-- Assigned task --
Note each line in the data below that holds "name", and copy it.

Recorded data:
◇ ◇ ◇ ◇ ◇

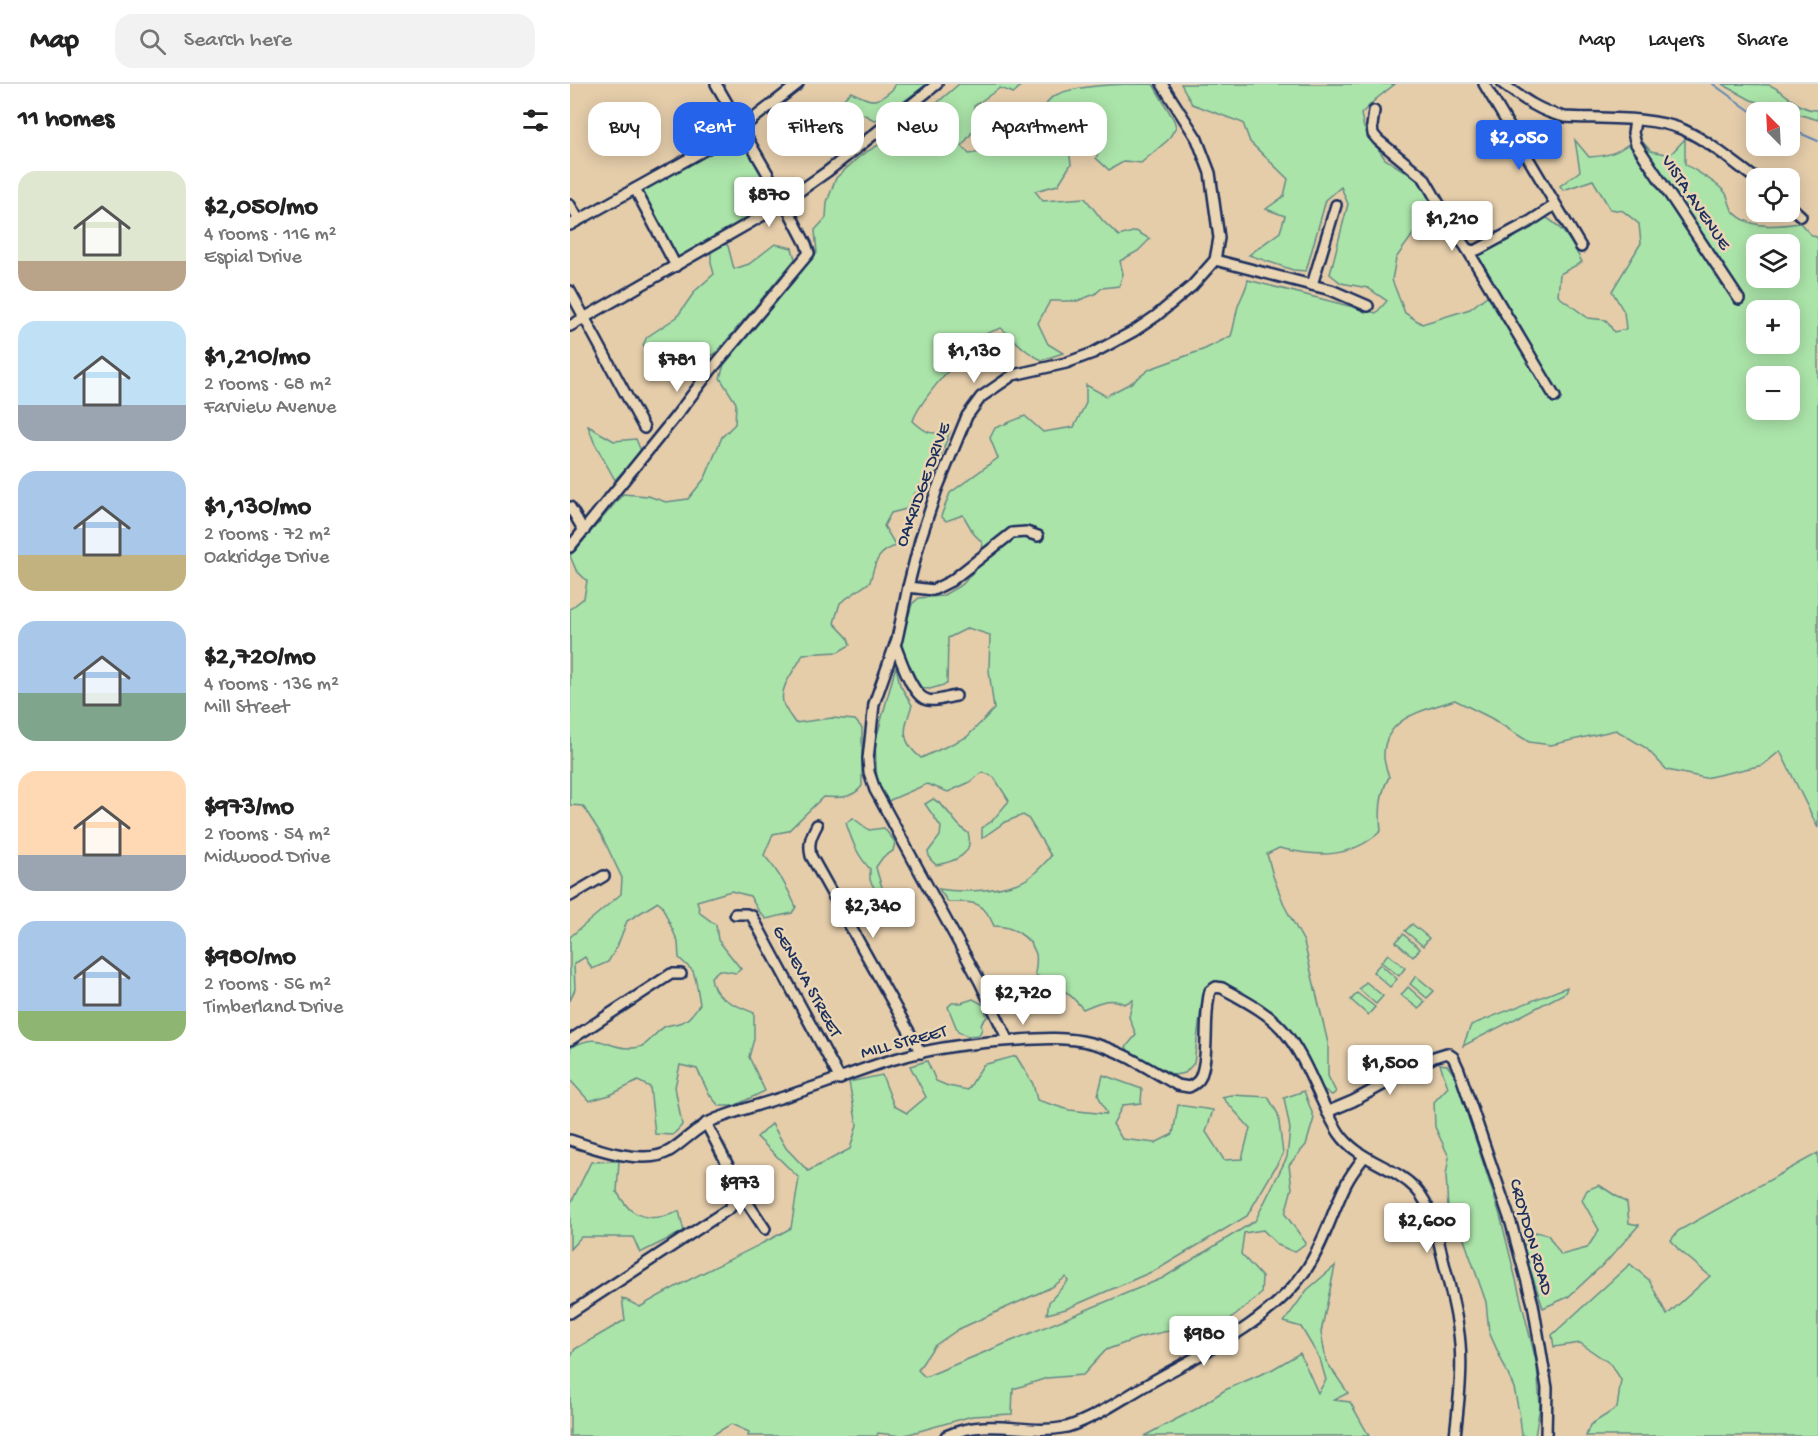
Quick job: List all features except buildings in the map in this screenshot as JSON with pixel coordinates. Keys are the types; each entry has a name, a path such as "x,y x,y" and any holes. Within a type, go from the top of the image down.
{"street":[{"path":"716,84 726,102"},
{"path":"755,119 798,84"},
{"path":"570,326 784,202 828,171 937,84"},
{"path":"1162,84 1197,139 1210,173 1219,237 1215,260 1331,290 1368,306"},
{"path":"1484,84 1581,247"},
{"path":"1503,84 1534,106 1554,115 1654,122 1684,130 1746,172"},
{"path":"1374,111 1373,134 1424,178 1555,397"},
{"name":"VISTA AVENUE","path":"1635,121 1633,133 1636,144 1739,299"},
{"path":"570,546 808,253 806,244 755,152"},
{"path":"570,225 694,156"},
{"path":"635,189 676,266"},
{"path":"570,205 579,220"},
{"path":"1312,285 1336,205"},
{"path":"1467,249 1479,249 1555,205"},
{"name":"OAKRIDGE DRIVE","path":"1008,1040 980,982 879,796 869,772 870,731 874,704 895,645 920,540 937,489 964,422 981,396 1013,375 1066,363 1093,353 1134,331 1192,286 1215,260"},
{"path":"570,291 644,428"},
{"path":"570,507 584,531"},
{"path":"908,587 926,591 941,587 1012,533 1026,531 1038,536"},
{"path":"895,645 918,695 926,700 934,701 956,696"},
{"path":"817,825 808,846 811,856 921,1053"},
{"path":"570,896 604,876"},
{"name":"GENEVA STREET","path":"735,914 752,916 840,1079"},
{"path":"570,1040 671,974 681,974"},
{"name":"MILL STREET","path":"570,1140 608,1152 656,1157 671,1150 706,1124 866,1068 921,1053 1008,1040 1046,1038 1097,1044 1177,1084 1189,1087 1200,1077 1204,1056 1208,999 1210,991 1216,987 1266,1015 1282,1030 1300,1057 1327,1112"},
{"name":"CROYDON ROAD","path":"1327,1112 1353,1101 1434,1057 1451,1054 1459,1070 1511,1223 1533,1304 1547,1388 1546,1436"},
{"path":"1327,1112 1346,1142 1364,1157 1400,1176 1415,1188 1431,1216 1459,1328 1460,1383 1455,1436"},
{"path":"706,1124 725,1158 737,1187 765,1229"},
{"path":"946,1436 972,1427 1034,1432 1069,1427 1101,1411 1254,1321 1285,1297 1309,1265 1330,1226 1347,1183 1364,1157"},
{"path":"570,1313 723,1214 734,1202 737,1187"}],"green space":[{"path":"895,84 927,84 903,102 876,102 876,120 864,115 864,102 840,102 851,92 874,100 883,97 894,88"},
{"path":"959,84 1022,84 1014,93 1000,88 980,102 971,102 971,134 962,146 971,156 1070,156 1071,164 1058,185 1035,191 1043,201 1085,198 1103,221 1119,236 1136,231 1150,239 1138,251 1120,261 1123,274 1119,286 1102,288 1095,294 1077,301 1050,301 1038,323 1048,344 1063,353 1042,360 1025,350 1001,328 977,337 982,357 965,358 950,369 916,415 913,421 926,431 938,433 950,431 930,486 915,493 906,509 891,513 884,526 896,546 880,555 870,582 840,603 834,623 848,638 850,645 838,652 803,654 786,683 782,696 785,708 795,723 832,718 855,720 862,728 862,786 849,795 823,797 788,831 773,834 764,855 790,893 796,907 792,913 766,919 750,896 731,891 697,901 700,913 716,925 718,940 741,969 736,973 719,970 711,977 720,996 754,1013 754,1039 749,1057 765,1091 734,1106 719,1106 709,1094 697,1069 680,1065 675,1087 682,1125 673,1135 655,1134 650,1087 638,1081 610,1095 589,1101 570,1080 570,1048 596,1040 622,1048 638,1047 647,1043 666,1026 686,1020 700,1004 693,971 679,958 678,942 658,902 627,921 617,947 608,962 592,969 585,957 574,964 575,989 570,1001 570,937 621,894 622,878 601,834 583,806 570,805 570,609 584,598 587,581 576,570 570,556 623,494 648,496 666,502 688,499 705,478 722,437 735,424 736,403 720,378 724,365 817,253 815,230 826,218 827,202 836,178 860,156 864,156 864,153 876,146 876,156 959,156 959,102 938,102"},
{"path":"1153,84 1176,127 1168,140 1141,163 1125,161 1109,170 1096,158 1107,156 1107,102 1048,102 1064,92 1075,89"},
{"path":"1181,84 1395,84 1361,114 1364,128 1385,159 1417,179 1438,211 1438,226 1414,233 1396,258 1392,280 1405,313 1422,324 1470,309 1488,295 1494,283 1479,257 1482,251 1545,217 1562,231 1582,262 1560,274 1558,296 1588,318 1606,320 1614,332 1626,329 1624,312 1612,291 1641,243 1639,224 1623,211 1610,209 1593,180 1563,190 1560,186 1580,171 1575,140 1589,157 1615,152 1638,137 1651,151 1670,155 1685,139 1685,164 1724,191 1733,211 1746,222 1765,225 1800,223 1810,234 1818,238 1818,828 1780,751 1763,765 1705,778 1667,770 1646,748 1616,730 1551,745 1529,742 1491,718 1455,700 1409,716 1391,731 1386,741 1384,757 1389,777 1380,804 1381,831 1357,847 1345,851 1320,854 1279,848 1267,854 1285,907 1304,942 1328,1043 1328,1076 1336,1092 1332,1095 1320,1087 1301,1049 1279,1018 1224,982 1215,982 1208,989 1202,1001 1194,1063 1185,1073 1174,1075 1131,1055 1126,1047 1136,1035 1129,1017 1133,1000 1124,1004 1104,1001 1083,1009 1065,991 1035,974 1036,954 1025,937 1014,930 994,926 986,911 977,904 948,902 939,889 958,891 1009,886 1036,872 1051,856 1028,818 1023,815 1005,822 982,838 982,828 992,821 1009,801 994,777 983,772 968,783 948,792 927,784 888,801 877,784 875,743 896,666 900,685 912,705 907,721 906,740 921,758 967,737 994,709 989,670 990,635 968,628 948,638 947,684 930,689 919,688 900,647 912,604 919,598 942,596 963,584 984,559 982,542 974,534 963,515 946,521 941,516 950,493 998,458 990,438 995,428 1025,416 1043,432 1074,427 1086,403 1086,385 1106,396 1131,383 1150,369 1205,349 1231,336 1238,306 1248,280 1376,313 1387,301 1368,288 1341,283 1330,274 1348,204 1341,187 1326,200 1306,271 1293,270 1249,255 1280,232 1285,216 1266,209 1284,196 1288,179 1250,142 1243,123 1192,104"},
{"path":"1722,84 1769,85 1795,102 1758,102"},
{"path":"1800,105 1818,110 1818,120 1800,115"},
{"path":"698,156 755,156 781,202 677,263 638,190"},
{"path":"723,242 728,246 734,269 749,264 775,244 792,248 795,259 716,353 711,356 695,347 678,359 662,361 660,352 643,345 647,337 677,317 695,291 714,274 711,251"},
{"path":"588,426 614,441 636,439 641,451 615,480 594,442"},
{"path":"933,799 943,806 958,825 968,833 969,841 968,847 961,856 936,865 930,859 928,852 940,836 941,827 925,804"},
{"path":"853,818 869,830 884,828 895,842 893,851 883,857 876,867 886,910 870,880 870,869 858,853 850,836 846,823"},
{"path":"1412,924 1429,938 1423,946 1405,931"},
{"path":"1403,934 1420,949 1413,957 1396,942"},
{"path":"1388,954 1405,968 1399,976 1381,962"},
{"path":"1380,964 1397,979 1390,987 1373,972"},
{"path":"1416,976 1434,991 1427,998 1410,984"},
{"path":"1366,982 1383,996 1376,1004 1359,989"},
{"path":"1408,987 1425,1002 1419,1009 1401,995"},
{"path":"1567,987 1565,993 1463,1046 1471,1025"},
{"path":"1357,993 1375,1007 1368,1015 1351,1000"},
{"path":"973,999 984,1005 987,1017 981,1024 982,1029 979,1035 968,1036 958,1032 948,1007 952,1003"},
{"path":"1016,1056 1033,1084 1037,1100 1069,1110 1107,1114 1098,1095 1103,1075 1142,1089 1141,1103 1123,1105 1113,1124 1122,1139 1155,1143 1173,1134 1178,1105 1213,1110 1206,1132 1224,1160 1242,1159 1250,1128 1222,1097 1231,1095 1268,1097 1278,1114 1283,1154 1247,1216 1158,1269 1066,1309 1047,1314 1049,1302 1068,1281 1066,1277 1052,1287 959,1329 934,1346 918,1370 925,1377 1163,1278 1255,1221 1287,1157 1290,1129 1284,1098 1304,1091 1314,1118 1306,1145 1289,1165 1292,1188 1285,1214 1306,1243 1294,1252 1278,1245 1263,1230 1244,1233 1241,1254 1262,1277 1261,1294 1236,1315 1200,1339 1168,1331 1141,1337 1106,1350 1083,1375 1047,1378 1013,1389 1012,1414 972,1416 902,1436 878,1433 877,1436 748,1436 749,1432 731,1424 711,1436 570,1436 570,1359 575,1349 625,1320 622,1298 640,1307 791,1228 799,1178 757,1137 772,1124 786,1148 808,1171 850,1149 857,1125 849,1082 882,1075 894,1106 907,1113 926,1097 910,1066 927,1061 936,1081 968,1090 983,1065"},
{"path":"1440,1064 1447,1065 1455,1076 1500,1215 1537,1365 1540,1406 1535,1436 1522,1436 1514,1388 1489,1332 1486,1302 1460,1228 1448,1209 1446,1175 1449,1157 1435,1127 1434,1102 1448,1087"},
{"path":"1818,1153 1818,1436 1586,1436 1590,1425 1617,1408 1621,1380 1612,1365 1580,1343 1554,1347 1552,1335 1630,1264 1649,1280 1667,1315 1710,1276 1678,1249 1671,1240 1678,1231"},
{"path":"619,1161 617,1192 628,1207 637,1214 649,1217 661,1217 679,1211 684,1231 640,1253 633,1237 581,1237 570,1249 570,1201 591,1162"},
{"path":"1599,1185 1627,1203 1629,1223 1639,1225 1608,1260 1568,1297 1543,1308 1523,1248 1526,1241 1536,1232 1548,1235 1561,1255 1587,1248 1599,1230 1582,1200 1587,1190"},
{"path":"1335,1266 1321,1332 1326,1361 1348,1393 1334,1400 1350,1402 1369,1436 1144,1436 1196,1409 1225,1390 1273,1369 1300,1353 1318,1393 1326,1380 1320,1359 1301,1327 1284,1322 1307,1290"}],"waterway":[{"path":"1713,84 1746,108"},
{"path":"1800,133 1818,141"}]}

◇ ◇ ◇ ◇ ◇

-- Problem solution --
Quick job: List all features except buildings in the map in this screenshot as JSON with pixel coordinates. Keys are the types; each entry has a name, a path such as "x,y x,y" and any holes. Within a type, go from the top of the image down.
{"name":"VISTA AVENUE","path":"1635,121 1633,133 1636,144 1739,299"},
{"name":"OAKRIDGE DRIVE","path":"1008,1040 980,982 879,796 869,772 870,731 874,704 895,645 920,540 937,489 964,422 981,396 1013,375 1066,363 1093,353 1134,331 1192,286 1215,260"},
{"name":"GENEVA STREET","path":"735,914 752,916 840,1079"},
{"name":"MILL STREET","path":"570,1140 608,1152 656,1157 671,1150 706,1124 866,1068 921,1053 1008,1040 1046,1038 1097,1044 1177,1084 1189,1087 1200,1077 1204,1056 1208,999 1210,991 1216,987 1266,1015 1282,1030 1300,1057 1327,1112"},
{"name":"CROYDON ROAD","path":"1327,1112 1353,1101 1434,1057 1451,1054 1459,1070 1511,1223 1533,1304 1547,1388 1546,1436"},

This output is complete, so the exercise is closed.